Bolsonaristas ferrenhos são cada vez menos e cada vez mais radicais
Os adeptos mais ferozes de Jair Bolsonaro nas redes sociais, considerados essenciais na campanha para a sua eleição, está a diminuir - são as sondagens de todos os institutos de pesquisa que o afirmam. E, em paralelo, estão a radicalizar-se, ao ponto da maioria até criticar o presidente por não estar a ser fiel às políticas de (extrema) direita prometidas - são as pesquisas realizadas por académicos que o dizem.
Comecemos pela matemática: sondagem da CNT-MDA de fevereiro, cumprido o primeiro mês de mandato, revelava 19% de opiniões negativas do governo; segundo as 2002 entrevistas dos dias 22 a 25 de agosto, em 137 municípios brasileiros, com margem de erro de 2,2%, os descontentes com o executivo são agora 39,5%, um aumento de mais de 20 pontos em cerca de seis meses.
A avaliação do próprio chefe de estado caiu, por sua vez, 16,5%. Em fevereiro, 57,5% ainda aprovavam o recem eleito presidente da República; em agosto, apenas 41%. Os que desaprovavam subiram, entretanto, 25,5% pontos de então para cá.

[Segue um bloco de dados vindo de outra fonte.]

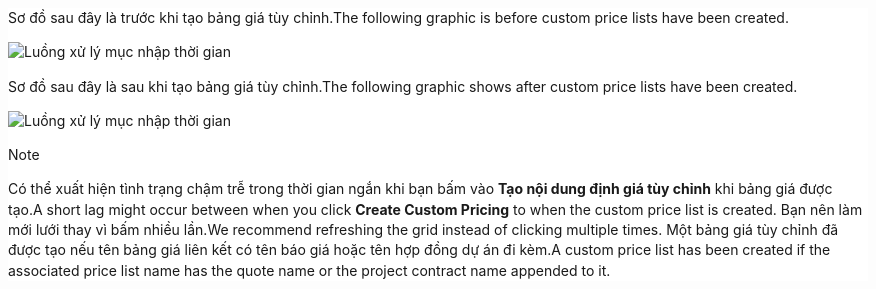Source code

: <span data-ttu-id="6c018-347">Sơ đồ sau đây là trước khi tạo bảng giá tùy chỉnh.</span><span class="sxs-lookup"><span data-stu-id="6c018-347">The following graphic is before custom price lists have been created.</span></span>

![Luồng xử lý mục nhập thời gian](media/before-custom-price-lists-13.png)

<span data-ttu-id="6c018-349">Sơ đồ sau đây là sau khi tạo bảng giá tùy chỉnh.</span><span class="sxs-lookup"><span data-stu-id="6c018-349">The following graphic shows after custom price lists have been created.</span></span>

![Luồng xử lý mục nhập thời gian](media/after-custom-price-lists-14.png)

> [!NOTE]
> <span data-ttu-id="6c018-351">Có thể xuất hiện tình trạng chậm trễ trong thời gian ngắn khi bạn bấm vào **Tạo nội dung định giá tùy chỉnh** khi bảng giá được tạo.</span><span class="sxs-lookup"><span data-stu-id="6c018-351">A short lag might occur between when you click **Create Custom Pricing** to when the custom price list is created.</span></span> <span data-ttu-id="6c018-352">Bạn nên làm mới lưới thay vì bấm nhiều lần.</span><span class="sxs-lookup"><span data-stu-id="6c018-352">We recommend refreshing the grid instead of clicking multiple times.</span></span> <span data-ttu-id="6c018-353">Một bảng giá tùy chỉnh đã được tạo nếu tên bảng giá liên kết có tên báo giá hoặc tên hợp đồng dự án đi kèm.</span><span class="sxs-lookup"><span data-stu-id="6c018-353">A custom price list has been created if the associated price list name has the quote name or the project contract name appended to it.</span></span>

No entanto, a faixa de eleitores que se pretende aqui analisar é a dos que consideram o desempenho do governo "ótimo", ou seja, os seus mais fiéis apoiantes, os bolsonaristas convictos ou, na versão pejorativa, os bolsominions, num jogo de palavras com o nome em inglês dos "mínimos", o exército de seres amarelos que trabalha para o malvado Gru, personagem de animação dos filmes "Gru, O Mal Disposto".
Esses hoje não passam de 8%, ainda de acordo com aquela sondagem.
Mas, claro, que essa sondagem, como outras pesquisas de opinião, ou como qualquer organismo ou indivíduo que represente uma notícia desagradável a Bolsonaro será imediatamente desacreditada nas tais redes sociais que sustentaram a candidatura do então capitão do exército e deputado de baixo clero e derrubaram os concorrentes com muito mais tempo de antena televisivo.
E isso leva-nos do primeiro ponto - são cada vez menos - ao segundo: estão a ficar cada vez mais radicalizados.
David Nemer, professor titular e pesquisador no Departamento de Estudos de Media na Universidade da Virgínia, especialista em Antropologia da Informática e autor do livro "Favela Digital: O outro lado da tecnologia", esteve por quase um ano inserido em quatro grupos de WhatsApp de apoiantes de Bolsonaro para entender o seu funcionamento. Ele aceitou contar ao DN parte da pesquisa.
"A maior parte dos membros desses grupos, durante as eleições, estava preocupado em ter acesso a conteúdo que pudesse reafirmar o apoio deles ao Bolsonaro assim como promover o candidato em outros grupos de WhatsApp e usar esses conteúdos para discutir com pessoas que votariam em outros candidatos, como o candidato do PT, Fernando Haddad".
Com a eleição de Bolsonaro (e derrota de Haddad) consumada, parte desses membros saiu dos grupos. "Até porque eles são extremamente ativos: na época das eleições, em quatro grupos, eu recebia em torno de 100 mensagens por dia", diz Nemer.
Segundo o pesquisador, esses grupos, formados em pirâmide - em cima, os influenciadores, responsáveis por manipular e falsificar notícias, depois os apoiantes mais fanáticos, que as propagam para um exército de trolls, que, então, as espalham de vez pelos brasileiros comuns, causando mais impacto do que a media tradicional. Daí, uma das explicações para Bolsonaro, mesmo com oito segundos apenas de tempo de antena televisivo, ter obtido dez vezes mais votos do que Geraldo Alckmin, de centro-direita, que dispôs de cinco minutos.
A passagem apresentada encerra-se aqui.